START DATASET RECORDS
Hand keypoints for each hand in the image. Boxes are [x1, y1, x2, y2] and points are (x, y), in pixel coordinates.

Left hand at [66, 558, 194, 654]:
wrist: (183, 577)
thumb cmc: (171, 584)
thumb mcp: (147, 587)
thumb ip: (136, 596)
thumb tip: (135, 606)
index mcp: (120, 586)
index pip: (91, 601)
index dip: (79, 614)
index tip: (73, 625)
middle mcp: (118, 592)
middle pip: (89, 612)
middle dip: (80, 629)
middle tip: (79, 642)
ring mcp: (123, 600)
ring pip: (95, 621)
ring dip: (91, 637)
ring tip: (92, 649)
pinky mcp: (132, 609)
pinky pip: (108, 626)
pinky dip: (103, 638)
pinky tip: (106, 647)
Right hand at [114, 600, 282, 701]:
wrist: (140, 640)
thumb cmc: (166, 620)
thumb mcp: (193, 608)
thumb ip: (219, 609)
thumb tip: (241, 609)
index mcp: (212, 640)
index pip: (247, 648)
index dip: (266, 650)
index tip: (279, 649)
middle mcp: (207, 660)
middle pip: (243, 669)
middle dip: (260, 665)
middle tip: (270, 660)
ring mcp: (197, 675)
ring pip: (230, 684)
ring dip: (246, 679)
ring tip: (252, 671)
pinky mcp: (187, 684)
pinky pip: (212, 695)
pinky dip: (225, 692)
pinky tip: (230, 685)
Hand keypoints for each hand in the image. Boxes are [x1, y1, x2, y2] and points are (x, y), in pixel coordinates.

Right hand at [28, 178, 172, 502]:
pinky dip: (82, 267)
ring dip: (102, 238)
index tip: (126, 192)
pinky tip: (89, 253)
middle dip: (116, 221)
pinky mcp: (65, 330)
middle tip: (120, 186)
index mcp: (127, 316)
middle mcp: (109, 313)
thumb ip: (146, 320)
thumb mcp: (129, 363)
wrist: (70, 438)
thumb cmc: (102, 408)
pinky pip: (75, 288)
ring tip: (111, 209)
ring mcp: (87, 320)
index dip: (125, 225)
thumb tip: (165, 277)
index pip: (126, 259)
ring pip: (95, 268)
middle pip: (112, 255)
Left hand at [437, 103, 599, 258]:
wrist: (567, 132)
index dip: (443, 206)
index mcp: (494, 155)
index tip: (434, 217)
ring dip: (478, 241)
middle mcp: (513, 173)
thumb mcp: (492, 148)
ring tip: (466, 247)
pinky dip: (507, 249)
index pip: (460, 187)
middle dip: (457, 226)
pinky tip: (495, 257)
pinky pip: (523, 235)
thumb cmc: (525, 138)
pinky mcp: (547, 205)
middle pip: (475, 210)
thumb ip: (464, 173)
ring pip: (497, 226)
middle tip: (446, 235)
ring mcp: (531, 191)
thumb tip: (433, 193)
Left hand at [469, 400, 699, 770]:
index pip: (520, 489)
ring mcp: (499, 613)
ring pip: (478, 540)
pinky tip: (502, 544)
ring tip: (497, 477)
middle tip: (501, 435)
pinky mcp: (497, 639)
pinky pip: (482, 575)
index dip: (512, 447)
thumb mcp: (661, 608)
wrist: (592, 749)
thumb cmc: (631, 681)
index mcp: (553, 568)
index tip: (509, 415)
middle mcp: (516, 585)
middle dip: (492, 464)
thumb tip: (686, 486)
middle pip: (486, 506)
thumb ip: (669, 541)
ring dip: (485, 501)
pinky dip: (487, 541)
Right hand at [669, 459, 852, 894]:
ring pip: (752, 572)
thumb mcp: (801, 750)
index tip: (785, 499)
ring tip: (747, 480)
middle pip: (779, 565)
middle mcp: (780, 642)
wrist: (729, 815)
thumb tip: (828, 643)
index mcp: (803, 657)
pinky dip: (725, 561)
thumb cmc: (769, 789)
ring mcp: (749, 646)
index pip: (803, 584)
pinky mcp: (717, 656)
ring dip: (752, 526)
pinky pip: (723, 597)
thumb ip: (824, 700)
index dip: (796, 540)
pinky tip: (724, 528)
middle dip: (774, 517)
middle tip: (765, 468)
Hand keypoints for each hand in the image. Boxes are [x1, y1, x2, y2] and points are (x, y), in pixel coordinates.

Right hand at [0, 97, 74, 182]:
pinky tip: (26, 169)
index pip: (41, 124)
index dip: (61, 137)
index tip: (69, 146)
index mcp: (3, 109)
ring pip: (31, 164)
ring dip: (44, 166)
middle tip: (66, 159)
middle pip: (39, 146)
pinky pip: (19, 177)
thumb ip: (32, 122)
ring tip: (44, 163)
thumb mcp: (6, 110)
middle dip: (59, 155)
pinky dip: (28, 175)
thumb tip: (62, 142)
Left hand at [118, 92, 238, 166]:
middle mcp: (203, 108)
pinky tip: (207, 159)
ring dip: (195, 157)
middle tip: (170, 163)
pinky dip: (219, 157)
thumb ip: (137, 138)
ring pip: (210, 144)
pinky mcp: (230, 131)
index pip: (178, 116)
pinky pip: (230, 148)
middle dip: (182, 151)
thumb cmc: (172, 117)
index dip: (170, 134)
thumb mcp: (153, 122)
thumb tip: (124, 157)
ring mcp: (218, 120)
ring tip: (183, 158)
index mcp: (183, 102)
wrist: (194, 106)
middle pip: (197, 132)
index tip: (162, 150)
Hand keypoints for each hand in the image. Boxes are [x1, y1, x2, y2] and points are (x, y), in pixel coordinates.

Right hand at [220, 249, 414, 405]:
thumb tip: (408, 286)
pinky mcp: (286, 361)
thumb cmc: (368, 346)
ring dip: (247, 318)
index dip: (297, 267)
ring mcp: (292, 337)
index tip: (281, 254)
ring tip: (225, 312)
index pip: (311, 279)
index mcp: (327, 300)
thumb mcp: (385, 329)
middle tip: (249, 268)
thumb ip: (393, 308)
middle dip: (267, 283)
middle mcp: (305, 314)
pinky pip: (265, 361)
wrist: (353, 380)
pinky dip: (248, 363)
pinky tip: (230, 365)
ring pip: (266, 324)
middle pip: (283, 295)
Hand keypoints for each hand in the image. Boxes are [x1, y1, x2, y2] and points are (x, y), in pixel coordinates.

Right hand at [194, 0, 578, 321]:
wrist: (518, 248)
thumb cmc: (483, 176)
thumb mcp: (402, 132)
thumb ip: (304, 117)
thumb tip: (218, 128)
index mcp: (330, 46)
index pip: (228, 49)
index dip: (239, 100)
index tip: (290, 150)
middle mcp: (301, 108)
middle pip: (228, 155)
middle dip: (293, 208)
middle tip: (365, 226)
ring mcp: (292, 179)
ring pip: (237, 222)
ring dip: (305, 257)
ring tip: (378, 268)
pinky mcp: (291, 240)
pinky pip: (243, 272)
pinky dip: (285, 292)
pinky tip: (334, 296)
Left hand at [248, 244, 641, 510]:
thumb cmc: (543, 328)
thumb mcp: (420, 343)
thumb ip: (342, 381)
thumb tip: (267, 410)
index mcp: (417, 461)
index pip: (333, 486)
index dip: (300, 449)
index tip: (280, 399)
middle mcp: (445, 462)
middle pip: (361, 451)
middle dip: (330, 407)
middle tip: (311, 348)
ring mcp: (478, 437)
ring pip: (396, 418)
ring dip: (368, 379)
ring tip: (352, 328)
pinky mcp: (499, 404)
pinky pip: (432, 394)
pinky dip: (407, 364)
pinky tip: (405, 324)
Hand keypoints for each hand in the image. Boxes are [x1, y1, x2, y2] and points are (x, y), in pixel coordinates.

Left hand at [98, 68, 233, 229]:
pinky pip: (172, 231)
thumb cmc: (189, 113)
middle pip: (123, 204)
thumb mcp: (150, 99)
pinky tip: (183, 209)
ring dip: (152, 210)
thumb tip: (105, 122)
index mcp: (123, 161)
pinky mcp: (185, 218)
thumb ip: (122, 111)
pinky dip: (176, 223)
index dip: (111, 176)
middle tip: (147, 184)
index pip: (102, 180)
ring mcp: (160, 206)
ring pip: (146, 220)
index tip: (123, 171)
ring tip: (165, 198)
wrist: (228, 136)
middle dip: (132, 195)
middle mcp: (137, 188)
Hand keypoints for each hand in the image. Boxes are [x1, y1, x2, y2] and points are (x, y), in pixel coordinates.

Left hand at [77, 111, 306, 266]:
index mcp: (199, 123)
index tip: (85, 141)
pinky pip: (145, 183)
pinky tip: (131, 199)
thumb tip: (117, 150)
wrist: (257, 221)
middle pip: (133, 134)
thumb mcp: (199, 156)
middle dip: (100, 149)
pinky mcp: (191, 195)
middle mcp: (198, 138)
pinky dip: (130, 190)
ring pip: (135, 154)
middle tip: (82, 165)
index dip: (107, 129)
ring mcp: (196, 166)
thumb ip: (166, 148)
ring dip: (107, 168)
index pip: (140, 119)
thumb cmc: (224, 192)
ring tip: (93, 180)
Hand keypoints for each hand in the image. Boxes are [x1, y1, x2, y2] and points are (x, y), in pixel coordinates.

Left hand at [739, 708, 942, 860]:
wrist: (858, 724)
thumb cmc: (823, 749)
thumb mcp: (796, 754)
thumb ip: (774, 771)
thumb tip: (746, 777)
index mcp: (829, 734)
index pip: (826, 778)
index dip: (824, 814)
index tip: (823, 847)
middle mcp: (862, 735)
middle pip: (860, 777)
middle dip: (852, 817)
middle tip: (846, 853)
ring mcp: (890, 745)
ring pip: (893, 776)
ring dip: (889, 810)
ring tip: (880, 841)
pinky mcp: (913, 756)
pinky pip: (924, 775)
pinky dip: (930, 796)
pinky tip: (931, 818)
END DATASET RECORDS
- **WHAT NEEDS TO BE DONE**:
The answer is the lines above between the line holding "ring dip: (246, 679)" and the line holding "index mcp: (127, 316)", inclusive, each written out exactly, and no others.

- **RESULT OF THE EXERCISE**:
ring dip: (246, 679)
ring tip: (252, 671)
pinky mcp: (187, 684)
pinky pip: (212, 695)
pinky dip: (225, 692)
pinky tip: (230, 685)
Hand keypoints for each hand in the image. Boxes are [x1, y1, x2, y2] and points are (x, y), in pixel coordinates.

Right hand at [28, 178, 172, 502]:
pinky dip: (82, 267)
ring dip: (102, 238)
index tip: (126, 192)
pinky tip: (89, 253)
middle dip: (116, 221)
pinky mcp: (65, 330)
middle tip: (120, 186)
index mcp: (127, 316)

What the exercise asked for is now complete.